このように、テーマが「ファッション」「グルメ」など従来より幅広くなっているのが特徴です。
避けたい“学びの少ない”ビジネス書の特徴
せっかく時間とお金を使って本を読むなら、役に立つものを選びたいものです。著者の経験から、学びが少ないビジネス書には次のような傾向があります。
- 「働かないで○千円儲かる」など、楽して稼げることをうたう本
- 高額なセミナーや情報商材を売るための“フロント商品”として作られた本
- 著者のブランディングや宣伝目的だけの本
これらに当てはまる本は、読者に有益な情報が少ない場合があります。
良いビジネス書を選ぶためのコツ
学びの多い本を選ぶには、次の2つを意識しましょう。
- 自分がどんな本を探しているかを明確にする
- 探している本を見つけられるようアンテナを張る
ジャンルを決めたら、Amazonを定期的にチェックしたり、書店を巡って気になる本をメモしましょう。
また、雑誌や新聞の書評も有効です。特に日経新聞の広告欄は新刊や売れ筋を知るのにおすすめです。
週末に“本とデート”する読書スタイル
多くのビジネスパーソンが「本を読む時間がない」と言いますが、週末や有給を使えば読書を楽しめます。著者は世界的作家の仕事術を参考に、以下の読書法を実践しています。
- 作家型:ホテルにこもって集中して読む
- グリーン車(高速移動)型:新幹線や飛行機の中で集中読書
- 朝4時起き型:早朝の静かな時間に読書や仕事を開始
- デトックス・ダイエット型:スパや岩盤浴で読書をしながらリフレッシュ
週末にこうした方法で「本とデート」するのもおすすめです。
濃い読書体験をするためのポイント
漫然と読むだけでは知識は身につきません。多くの人が「行動しない」「誤読する」「選書が不適切」という問題に陥っています。
1冊から得られる“本当に役立つ情報”はわずか1%程度と考えるのが現実的です。

▬▬▬▬▬▬▬▬▬▬

**指示内容 1:** ビジネス書の選び方についての抜粋から、「このように、テーマが「ファッ」から「これらに当てはまる本は、読者に有益な情報が少ない場合があります。」までを一字一句変えずに書き写してください。
**指示内容 2:** ビジネス書の抜粋で「多くのビジネスパーソンが」で始まる段落を、主な事実を残して短く書き直してください。

▬▬▬▬▬▬▬▬▬▬

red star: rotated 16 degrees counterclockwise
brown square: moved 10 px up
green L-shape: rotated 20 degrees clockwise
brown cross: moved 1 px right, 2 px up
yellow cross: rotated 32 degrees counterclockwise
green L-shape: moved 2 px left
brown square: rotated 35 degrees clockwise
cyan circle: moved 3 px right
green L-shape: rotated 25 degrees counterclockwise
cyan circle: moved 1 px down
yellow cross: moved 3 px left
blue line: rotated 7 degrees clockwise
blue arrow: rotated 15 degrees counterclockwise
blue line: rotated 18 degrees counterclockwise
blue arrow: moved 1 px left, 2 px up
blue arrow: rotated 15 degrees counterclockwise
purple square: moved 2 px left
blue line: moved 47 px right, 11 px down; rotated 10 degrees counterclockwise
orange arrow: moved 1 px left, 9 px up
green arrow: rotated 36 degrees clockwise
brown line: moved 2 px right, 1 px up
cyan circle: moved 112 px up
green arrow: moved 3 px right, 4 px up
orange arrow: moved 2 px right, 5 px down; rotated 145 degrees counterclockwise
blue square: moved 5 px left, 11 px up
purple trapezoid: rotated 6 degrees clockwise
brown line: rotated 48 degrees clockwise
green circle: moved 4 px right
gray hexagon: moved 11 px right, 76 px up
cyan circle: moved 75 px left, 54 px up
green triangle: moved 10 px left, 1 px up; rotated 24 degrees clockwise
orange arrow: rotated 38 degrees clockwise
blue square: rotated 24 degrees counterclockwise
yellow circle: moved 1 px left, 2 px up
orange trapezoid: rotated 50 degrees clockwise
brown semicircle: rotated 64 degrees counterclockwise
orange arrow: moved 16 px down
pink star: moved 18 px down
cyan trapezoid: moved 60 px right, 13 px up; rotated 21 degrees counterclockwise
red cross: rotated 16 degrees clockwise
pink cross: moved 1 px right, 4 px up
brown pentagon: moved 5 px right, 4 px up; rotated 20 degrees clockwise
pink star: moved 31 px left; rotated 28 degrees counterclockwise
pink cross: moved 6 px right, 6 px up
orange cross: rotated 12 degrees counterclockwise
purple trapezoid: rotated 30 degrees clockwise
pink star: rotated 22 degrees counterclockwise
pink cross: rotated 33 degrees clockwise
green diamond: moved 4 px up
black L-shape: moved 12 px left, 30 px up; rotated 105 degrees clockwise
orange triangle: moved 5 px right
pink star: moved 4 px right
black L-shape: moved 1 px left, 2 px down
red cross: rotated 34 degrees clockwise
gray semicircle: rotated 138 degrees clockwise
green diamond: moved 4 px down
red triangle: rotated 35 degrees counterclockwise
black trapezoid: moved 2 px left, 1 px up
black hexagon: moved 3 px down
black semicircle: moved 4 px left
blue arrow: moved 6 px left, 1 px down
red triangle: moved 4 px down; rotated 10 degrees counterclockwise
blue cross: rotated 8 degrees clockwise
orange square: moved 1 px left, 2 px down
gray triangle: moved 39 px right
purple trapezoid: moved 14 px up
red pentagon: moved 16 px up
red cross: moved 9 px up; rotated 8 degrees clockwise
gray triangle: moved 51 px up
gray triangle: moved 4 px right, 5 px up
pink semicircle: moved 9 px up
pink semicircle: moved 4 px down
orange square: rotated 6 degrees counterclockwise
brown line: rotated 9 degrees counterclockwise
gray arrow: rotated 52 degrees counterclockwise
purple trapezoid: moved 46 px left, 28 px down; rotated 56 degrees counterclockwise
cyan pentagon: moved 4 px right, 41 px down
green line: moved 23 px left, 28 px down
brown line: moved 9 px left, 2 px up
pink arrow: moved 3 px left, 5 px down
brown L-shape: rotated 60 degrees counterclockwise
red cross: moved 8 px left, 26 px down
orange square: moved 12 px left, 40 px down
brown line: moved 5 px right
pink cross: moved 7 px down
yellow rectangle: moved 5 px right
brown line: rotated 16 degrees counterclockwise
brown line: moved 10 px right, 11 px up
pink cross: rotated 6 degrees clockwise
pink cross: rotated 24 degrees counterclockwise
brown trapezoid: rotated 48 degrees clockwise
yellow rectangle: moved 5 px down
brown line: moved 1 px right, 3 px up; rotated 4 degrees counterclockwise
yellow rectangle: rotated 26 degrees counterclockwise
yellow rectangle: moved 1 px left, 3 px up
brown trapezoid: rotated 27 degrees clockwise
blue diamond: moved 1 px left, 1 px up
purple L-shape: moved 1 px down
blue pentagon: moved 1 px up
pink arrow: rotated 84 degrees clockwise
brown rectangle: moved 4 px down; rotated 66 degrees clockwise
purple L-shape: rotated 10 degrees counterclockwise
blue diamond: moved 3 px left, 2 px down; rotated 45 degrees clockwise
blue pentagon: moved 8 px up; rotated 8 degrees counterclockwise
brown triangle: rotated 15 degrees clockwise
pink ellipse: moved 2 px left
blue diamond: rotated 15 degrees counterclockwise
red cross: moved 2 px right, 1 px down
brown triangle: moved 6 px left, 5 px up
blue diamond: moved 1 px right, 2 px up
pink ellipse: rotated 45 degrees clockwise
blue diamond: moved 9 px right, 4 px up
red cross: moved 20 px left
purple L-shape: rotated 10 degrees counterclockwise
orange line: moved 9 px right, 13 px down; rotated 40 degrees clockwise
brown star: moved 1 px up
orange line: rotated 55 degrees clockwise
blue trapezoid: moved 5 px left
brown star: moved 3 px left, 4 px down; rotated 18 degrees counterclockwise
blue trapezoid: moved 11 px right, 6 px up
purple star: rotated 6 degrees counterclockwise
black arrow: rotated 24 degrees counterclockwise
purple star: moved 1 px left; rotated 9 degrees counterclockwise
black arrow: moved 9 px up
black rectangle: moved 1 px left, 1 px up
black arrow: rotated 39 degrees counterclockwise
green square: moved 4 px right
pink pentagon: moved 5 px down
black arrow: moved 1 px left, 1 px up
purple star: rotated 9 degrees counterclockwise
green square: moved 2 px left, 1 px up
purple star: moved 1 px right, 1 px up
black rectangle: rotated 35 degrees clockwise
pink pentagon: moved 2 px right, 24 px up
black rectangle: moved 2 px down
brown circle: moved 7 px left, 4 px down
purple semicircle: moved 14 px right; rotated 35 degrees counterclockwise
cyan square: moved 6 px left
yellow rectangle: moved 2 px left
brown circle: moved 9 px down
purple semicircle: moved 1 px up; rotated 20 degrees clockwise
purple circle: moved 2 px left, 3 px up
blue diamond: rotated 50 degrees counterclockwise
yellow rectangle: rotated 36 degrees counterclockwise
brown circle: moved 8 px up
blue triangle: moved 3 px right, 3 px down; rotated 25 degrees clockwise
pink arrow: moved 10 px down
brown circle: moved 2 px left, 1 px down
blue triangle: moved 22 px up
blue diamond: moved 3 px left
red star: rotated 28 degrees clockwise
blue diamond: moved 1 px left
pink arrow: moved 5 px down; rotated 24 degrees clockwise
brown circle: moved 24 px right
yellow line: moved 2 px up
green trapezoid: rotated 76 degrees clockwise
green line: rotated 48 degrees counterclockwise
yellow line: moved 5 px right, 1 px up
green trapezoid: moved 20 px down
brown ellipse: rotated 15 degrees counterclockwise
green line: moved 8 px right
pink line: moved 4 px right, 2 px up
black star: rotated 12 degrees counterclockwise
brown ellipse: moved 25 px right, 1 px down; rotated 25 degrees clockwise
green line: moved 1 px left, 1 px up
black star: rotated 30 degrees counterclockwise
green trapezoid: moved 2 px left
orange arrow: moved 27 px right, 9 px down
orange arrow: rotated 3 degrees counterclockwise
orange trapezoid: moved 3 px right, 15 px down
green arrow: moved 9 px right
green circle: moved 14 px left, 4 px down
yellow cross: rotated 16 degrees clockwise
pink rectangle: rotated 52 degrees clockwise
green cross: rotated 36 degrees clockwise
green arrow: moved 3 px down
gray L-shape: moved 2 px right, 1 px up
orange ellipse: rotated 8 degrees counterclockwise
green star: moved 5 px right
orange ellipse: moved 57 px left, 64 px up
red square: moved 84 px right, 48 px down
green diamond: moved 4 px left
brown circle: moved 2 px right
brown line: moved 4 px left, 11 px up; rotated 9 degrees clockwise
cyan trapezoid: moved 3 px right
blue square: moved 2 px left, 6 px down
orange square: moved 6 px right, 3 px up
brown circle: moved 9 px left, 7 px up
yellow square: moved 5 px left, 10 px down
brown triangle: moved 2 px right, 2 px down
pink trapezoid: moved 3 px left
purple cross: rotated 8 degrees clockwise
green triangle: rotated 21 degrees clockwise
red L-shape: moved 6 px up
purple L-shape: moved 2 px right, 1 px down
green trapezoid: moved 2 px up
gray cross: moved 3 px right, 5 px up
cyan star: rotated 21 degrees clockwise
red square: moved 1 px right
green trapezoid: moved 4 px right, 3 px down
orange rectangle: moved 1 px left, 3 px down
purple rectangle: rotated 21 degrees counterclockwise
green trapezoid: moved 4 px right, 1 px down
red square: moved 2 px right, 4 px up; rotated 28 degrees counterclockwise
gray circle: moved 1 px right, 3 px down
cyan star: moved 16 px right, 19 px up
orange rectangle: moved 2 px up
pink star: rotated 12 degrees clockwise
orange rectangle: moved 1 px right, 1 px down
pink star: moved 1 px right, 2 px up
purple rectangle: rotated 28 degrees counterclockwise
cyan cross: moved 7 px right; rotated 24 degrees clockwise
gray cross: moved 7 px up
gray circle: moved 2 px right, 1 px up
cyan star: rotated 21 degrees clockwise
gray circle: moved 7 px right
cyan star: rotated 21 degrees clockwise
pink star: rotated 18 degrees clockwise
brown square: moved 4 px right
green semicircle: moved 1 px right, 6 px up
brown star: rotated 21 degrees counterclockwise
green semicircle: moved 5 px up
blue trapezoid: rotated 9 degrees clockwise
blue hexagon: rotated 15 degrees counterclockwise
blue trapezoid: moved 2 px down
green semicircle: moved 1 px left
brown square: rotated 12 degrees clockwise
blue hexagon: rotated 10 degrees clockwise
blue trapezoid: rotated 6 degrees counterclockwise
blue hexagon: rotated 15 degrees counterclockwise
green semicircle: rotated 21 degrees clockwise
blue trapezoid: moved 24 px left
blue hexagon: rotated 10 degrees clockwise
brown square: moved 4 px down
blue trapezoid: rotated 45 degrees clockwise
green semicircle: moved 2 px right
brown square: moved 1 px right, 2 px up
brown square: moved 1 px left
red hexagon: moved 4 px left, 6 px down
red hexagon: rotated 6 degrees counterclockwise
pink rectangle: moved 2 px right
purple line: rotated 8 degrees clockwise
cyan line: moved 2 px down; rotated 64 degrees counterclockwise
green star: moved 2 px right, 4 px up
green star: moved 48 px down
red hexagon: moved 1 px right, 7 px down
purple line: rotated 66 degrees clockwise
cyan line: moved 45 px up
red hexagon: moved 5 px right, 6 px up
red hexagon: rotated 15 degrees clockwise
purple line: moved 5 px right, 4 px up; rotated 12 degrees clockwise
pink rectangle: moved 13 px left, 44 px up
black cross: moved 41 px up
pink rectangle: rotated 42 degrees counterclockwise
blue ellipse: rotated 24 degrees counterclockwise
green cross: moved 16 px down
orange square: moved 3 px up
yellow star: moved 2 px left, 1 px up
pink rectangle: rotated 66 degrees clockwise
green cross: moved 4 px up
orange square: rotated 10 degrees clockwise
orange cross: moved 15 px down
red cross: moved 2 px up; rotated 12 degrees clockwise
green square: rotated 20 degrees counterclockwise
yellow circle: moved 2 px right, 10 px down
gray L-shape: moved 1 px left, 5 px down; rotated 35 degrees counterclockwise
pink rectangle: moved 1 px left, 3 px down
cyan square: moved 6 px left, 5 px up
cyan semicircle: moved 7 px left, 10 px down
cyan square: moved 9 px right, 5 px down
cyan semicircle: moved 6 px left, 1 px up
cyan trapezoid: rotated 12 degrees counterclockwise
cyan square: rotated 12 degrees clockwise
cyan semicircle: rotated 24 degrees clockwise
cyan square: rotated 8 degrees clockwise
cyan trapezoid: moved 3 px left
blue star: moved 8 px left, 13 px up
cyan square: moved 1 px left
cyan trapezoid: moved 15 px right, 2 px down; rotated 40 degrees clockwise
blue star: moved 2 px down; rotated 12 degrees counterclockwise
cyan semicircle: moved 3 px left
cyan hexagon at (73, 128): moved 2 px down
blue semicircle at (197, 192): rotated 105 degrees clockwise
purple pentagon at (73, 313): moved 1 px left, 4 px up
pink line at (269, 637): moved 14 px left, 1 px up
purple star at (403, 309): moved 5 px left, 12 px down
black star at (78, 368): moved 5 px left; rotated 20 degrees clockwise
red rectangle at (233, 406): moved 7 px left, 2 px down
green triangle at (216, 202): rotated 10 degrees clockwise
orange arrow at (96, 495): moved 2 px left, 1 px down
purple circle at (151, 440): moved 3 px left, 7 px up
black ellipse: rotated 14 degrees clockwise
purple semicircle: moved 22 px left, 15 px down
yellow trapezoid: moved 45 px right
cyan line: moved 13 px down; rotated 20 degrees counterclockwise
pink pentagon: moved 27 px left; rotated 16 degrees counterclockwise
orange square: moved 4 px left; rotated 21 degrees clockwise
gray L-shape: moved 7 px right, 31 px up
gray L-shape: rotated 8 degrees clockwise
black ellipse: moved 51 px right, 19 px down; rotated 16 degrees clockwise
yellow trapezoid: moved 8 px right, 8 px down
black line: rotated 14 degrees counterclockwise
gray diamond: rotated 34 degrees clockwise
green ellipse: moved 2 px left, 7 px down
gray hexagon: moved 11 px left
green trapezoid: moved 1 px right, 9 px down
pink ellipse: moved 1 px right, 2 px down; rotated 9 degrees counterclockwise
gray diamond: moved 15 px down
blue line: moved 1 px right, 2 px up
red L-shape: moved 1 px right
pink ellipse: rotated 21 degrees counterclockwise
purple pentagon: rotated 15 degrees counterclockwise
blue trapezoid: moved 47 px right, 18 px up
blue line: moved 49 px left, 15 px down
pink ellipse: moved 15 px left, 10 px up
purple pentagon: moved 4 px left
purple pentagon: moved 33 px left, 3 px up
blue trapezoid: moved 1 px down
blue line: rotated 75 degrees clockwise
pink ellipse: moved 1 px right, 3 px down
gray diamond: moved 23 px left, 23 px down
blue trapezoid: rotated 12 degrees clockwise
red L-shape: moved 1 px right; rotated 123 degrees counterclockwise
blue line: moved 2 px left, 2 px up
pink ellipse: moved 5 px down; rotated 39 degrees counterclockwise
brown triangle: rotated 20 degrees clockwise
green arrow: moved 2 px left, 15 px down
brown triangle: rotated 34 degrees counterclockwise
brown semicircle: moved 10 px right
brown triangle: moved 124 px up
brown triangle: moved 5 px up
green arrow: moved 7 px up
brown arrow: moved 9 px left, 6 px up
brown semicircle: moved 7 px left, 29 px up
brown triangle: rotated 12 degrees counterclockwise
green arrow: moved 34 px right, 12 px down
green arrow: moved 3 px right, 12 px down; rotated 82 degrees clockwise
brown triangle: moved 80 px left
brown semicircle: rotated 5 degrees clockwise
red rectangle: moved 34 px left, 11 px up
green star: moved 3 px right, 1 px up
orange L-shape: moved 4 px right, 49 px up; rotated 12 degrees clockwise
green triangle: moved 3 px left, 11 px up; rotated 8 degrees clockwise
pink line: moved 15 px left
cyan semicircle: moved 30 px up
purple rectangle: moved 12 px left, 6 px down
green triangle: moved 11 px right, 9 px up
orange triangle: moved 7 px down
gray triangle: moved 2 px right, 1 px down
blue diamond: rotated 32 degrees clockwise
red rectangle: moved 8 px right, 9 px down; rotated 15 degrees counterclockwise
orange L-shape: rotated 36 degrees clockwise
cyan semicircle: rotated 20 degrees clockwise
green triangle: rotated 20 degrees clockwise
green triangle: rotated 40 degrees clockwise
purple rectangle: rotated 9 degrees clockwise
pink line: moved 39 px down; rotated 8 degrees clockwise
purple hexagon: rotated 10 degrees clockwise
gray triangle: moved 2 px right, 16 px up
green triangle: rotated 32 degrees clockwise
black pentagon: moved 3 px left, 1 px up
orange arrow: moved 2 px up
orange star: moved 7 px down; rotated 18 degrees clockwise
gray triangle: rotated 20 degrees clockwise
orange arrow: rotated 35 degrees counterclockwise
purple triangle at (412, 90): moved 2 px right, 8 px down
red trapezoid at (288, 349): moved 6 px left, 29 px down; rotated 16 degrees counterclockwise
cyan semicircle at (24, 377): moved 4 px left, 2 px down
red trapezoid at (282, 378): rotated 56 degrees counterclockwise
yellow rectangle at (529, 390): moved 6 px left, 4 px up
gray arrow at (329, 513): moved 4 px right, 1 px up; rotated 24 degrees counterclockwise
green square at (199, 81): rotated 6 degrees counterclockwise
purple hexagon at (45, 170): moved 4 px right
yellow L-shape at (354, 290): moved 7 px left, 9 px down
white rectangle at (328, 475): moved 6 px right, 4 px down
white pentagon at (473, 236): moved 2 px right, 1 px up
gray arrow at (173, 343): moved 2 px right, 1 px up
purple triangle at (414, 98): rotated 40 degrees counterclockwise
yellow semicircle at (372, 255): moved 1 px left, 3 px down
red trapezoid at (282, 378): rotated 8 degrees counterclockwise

▬▬▬▬▬▬▬▬▬▬

**回答文 1:**
このように、テーマが「ファッション」「グルメ」など従来より幅広くなっているのが特徴です。
避けたい“学びの少ない”ビジネス書の特徴
せっかく時間とお金を使って本を読むなら、役に立つものを選びたいものです。著者の経験から、学びが少ないビジネス書には次のような傾向があります。
- 「働かないで○千円儲かる」など、楽して稼げることをうたう本
- 高額なセミナーや情報商材を売るための“フロント商品”として作られた本
- 著者のブランディングや宣伝目的だけの本
これらに当てはまる本は、読者に有益な情報が少ない場合があります。

**回答文 2:** 「本を読む時間がない」というビジネスパーソンも、週末や有給を使えば読書を楽しめる。著者は世界的作家の仕事術を参考にした読書法を実践している。